[Data provided]

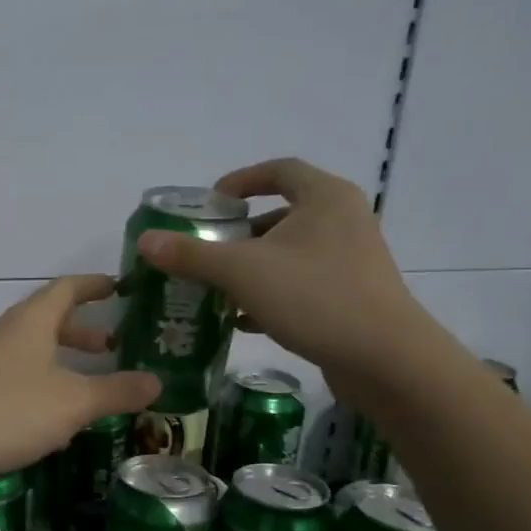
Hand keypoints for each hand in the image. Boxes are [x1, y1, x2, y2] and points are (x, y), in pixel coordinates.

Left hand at [0, 276, 159, 492]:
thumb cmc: (11, 410)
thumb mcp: (74, 401)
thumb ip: (116, 390)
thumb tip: (158, 381)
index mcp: (32, 321)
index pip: (68, 288)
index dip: (95, 285)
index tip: (120, 287)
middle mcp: (8, 333)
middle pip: (50, 319)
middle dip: (84, 329)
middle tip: (115, 343)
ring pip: (35, 351)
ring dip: (66, 360)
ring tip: (95, 383)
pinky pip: (21, 377)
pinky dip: (47, 384)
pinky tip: (59, 417)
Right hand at [136, 158, 423, 385]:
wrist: (384, 359)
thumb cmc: (314, 297)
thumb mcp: (243, 272)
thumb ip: (192, 255)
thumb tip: (146, 242)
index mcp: (325, 198)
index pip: (278, 171)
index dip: (241, 181)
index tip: (210, 204)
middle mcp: (343, 220)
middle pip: (281, 215)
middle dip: (240, 234)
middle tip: (205, 251)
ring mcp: (351, 260)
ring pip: (290, 254)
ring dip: (252, 268)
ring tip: (216, 287)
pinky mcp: (352, 296)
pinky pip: (302, 284)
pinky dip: (271, 294)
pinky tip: (242, 320)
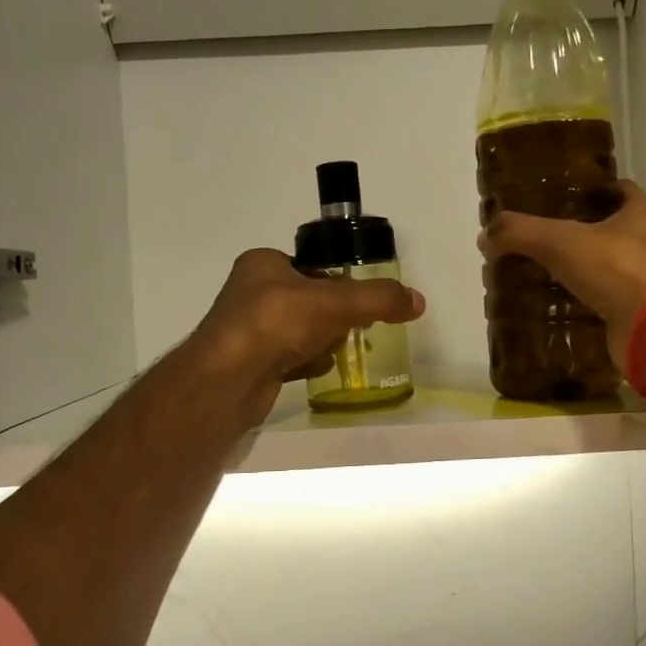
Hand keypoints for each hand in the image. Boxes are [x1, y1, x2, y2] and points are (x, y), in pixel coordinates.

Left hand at [190, 249, 424, 426]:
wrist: (228, 381)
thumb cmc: (277, 323)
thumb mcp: (336, 302)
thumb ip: (378, 299)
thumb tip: (418, 301)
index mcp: (262, 264)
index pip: (311, 266)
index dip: (337, 281)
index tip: (359, 300)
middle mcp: (250, 293)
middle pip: (307, 300)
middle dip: (333, 316)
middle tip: (356, 327)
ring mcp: (247, 331)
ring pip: (299, 331)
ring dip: (322, 341)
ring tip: (339, 351)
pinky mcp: (249, 364)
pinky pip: (288, 358)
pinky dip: (306, 363)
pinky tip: (320, 370)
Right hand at [479, 180, 645, 364]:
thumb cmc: (617, 270)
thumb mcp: (559, 241)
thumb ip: (518, 232)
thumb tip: (485, 236)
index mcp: (642, 212)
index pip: (613, 189)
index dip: (582, 190)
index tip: (550, 198)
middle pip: (605, 229)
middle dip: (570, 234)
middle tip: (532, 239)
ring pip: (602, 267)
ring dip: (573, 270)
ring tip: (533, 272)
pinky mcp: (636, 313)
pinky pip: (600, 301)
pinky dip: (577, 303)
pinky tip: (549, 306)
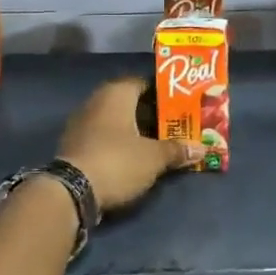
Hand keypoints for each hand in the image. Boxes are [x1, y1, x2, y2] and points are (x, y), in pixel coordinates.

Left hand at [57, 76, 202, 212]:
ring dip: (136, 130)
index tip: (182, 105)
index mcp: (116, 93)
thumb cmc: (118, 161)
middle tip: (175, 125)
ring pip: (116, 121)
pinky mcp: (74, 145)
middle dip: (152, 114)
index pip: (144, 82)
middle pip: (130, 102)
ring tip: (160, 143)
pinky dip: (120, 143)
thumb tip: (203, 148)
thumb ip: (177, 149)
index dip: (164, 93)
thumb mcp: (154, 157)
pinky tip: (135, 156)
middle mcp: (97, 101)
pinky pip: (104, 137)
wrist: (72, 192)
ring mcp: (82, 123)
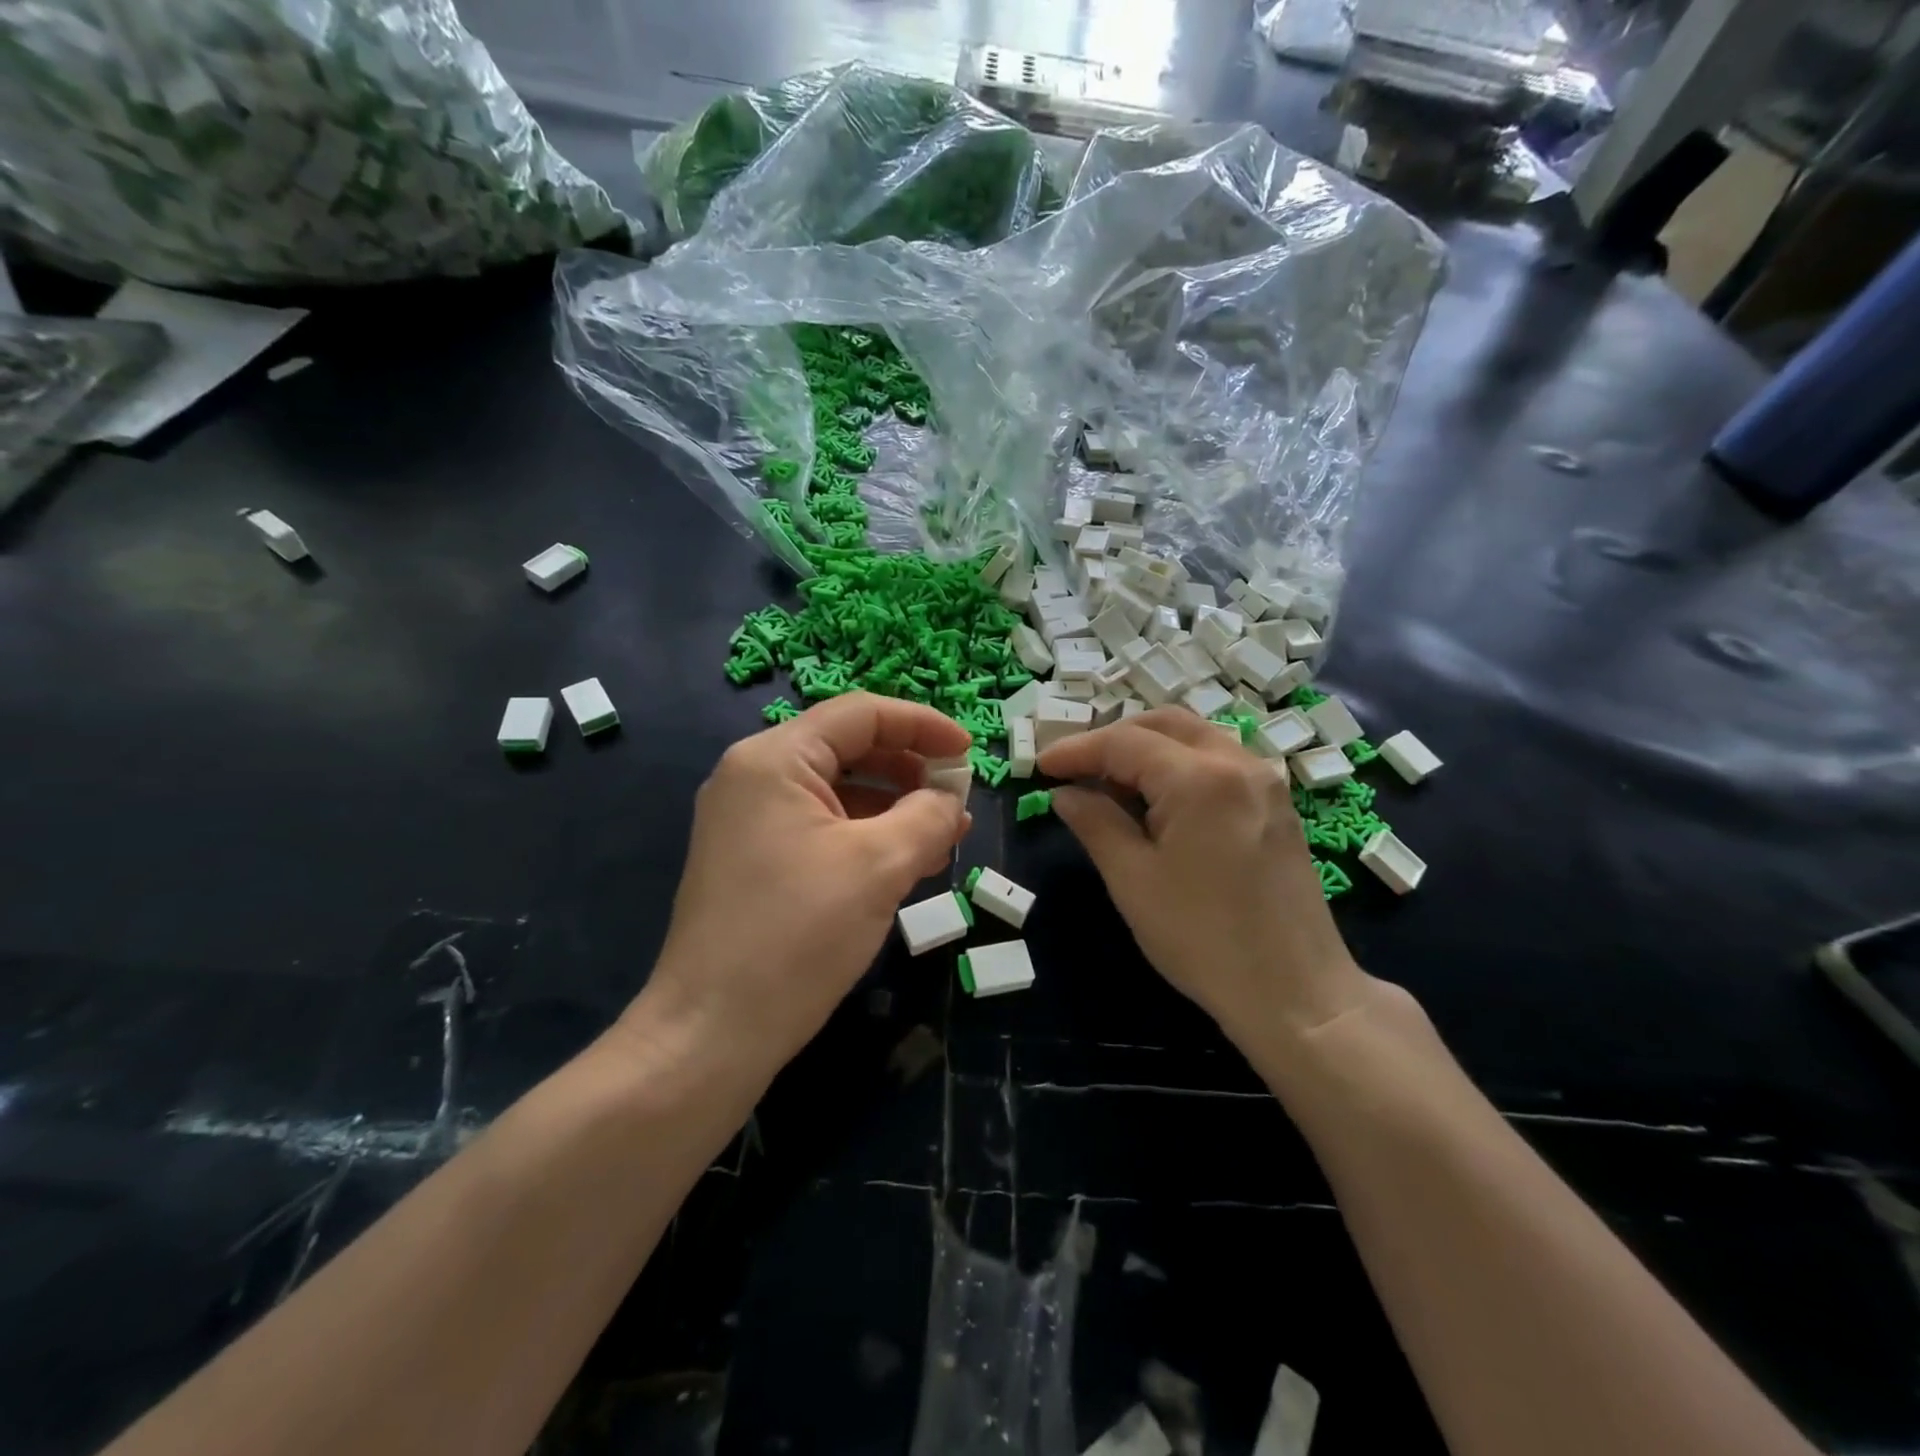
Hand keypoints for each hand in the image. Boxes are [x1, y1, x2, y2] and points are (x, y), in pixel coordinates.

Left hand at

[/Data provided]

### What is expected
Look above for the line with "middle mcp: (8, 333)" and the line with "pinky tip: (320, 370)", then copy exactly the lines from the first through the second, both kept, with no pictures.

### Your response
middle mcp: (8, 333)
middle pip: (50, 319)
middle dip: (84, 329)
middle tip: (115, 343)
ring pip: (35, 351)
ring dip: (66, 360)
ring tip: (95, 383)
pinky pip: (21, 377)
pinky dip: (47, 384)
pinky tip: (59, 417)
Right hand at [136, 158, 423, 385]:
wrist: (384, 359)
thumb cmc: (314, 297)
thumb mcp: (243, 272)
thumb ip: (192, 255)
thumb tip: (146, 242)
index mcp: (325, 198)
index pip: (278, 171)
index dip: (241, 181)
index tip: (210, 204)
middle mcp: (343, 220)
middle pip: (281, 215)
middle dip: (240, 234)
middle tip: (205, 251)
ring mcp: (351, 260)
ring pip: (290, 254)
ring dip: (252, 268)
ring tip: (216, 287)
pinky mcp: (352, 296)
pinky pip: (302, 284)
pinky dip: (271, 294)
pinky tip: (242, 320)
Hand keypoints for each hand in the image. Boxes are [x1, y1, x2, y2] and points are (x, y), in pixel coordinates.

Left hand at [190, 249, 424, 426]:
wrist: (228, 381)
thumb cmc: (277, 323)
thumb mcp: (336, 302)
thumb ip: (378, 299)
thumb tip: (418, 301)
index mcp: (262, 264)
index pip: (311, 266)
index dip: (337, 281)
index tip: (359, 300)
middle mcp: (250, 293)
middle pip: (307, 300)
middle dip: (333, 316)
middle tip: (356, 327)
ring mcp: (247, 331)
ring pip: (299, 331)
ring dip: (322, 341)
ring tip: (339, 351)
pinky mcp: (249, 364)
pinky pip: (288, 358)
pinky dip: (306, 363)
pinky tip: (320, 370)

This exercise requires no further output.